» Task prompt
Transcribe the listing below word for word but skip its images.

:: Supplied data

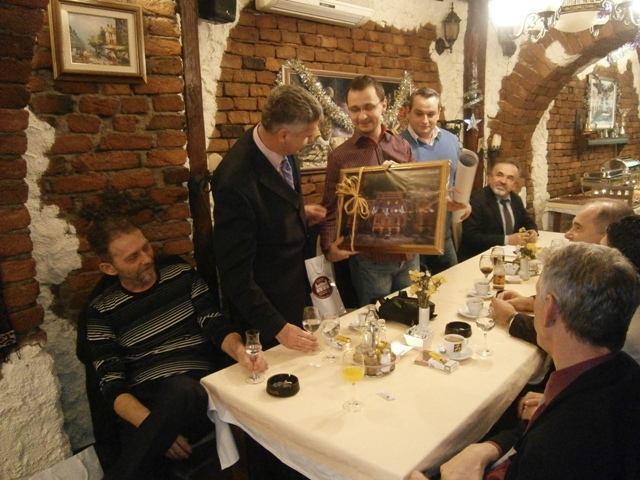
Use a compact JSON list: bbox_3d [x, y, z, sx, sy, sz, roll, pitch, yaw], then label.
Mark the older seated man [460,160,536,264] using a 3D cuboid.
[{"bbox_3d":[1.275,0.152,3.195,0.580,1.365,0.780,-6,12,-20],"label":"older seated man"}]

::::

» Exercise answer
Use a compact JSON list: bbox_3d [x, y, z, sx, sy, sz, roll, pitch, yaw], then label.
Mark the older seated man [460,160,536,264] using a 3D cuboid.
[{"bbox_3d":[1.275,0.152,3.195,0.580,1.365,0.780,-6,12,-20],"label":"older seated man"}]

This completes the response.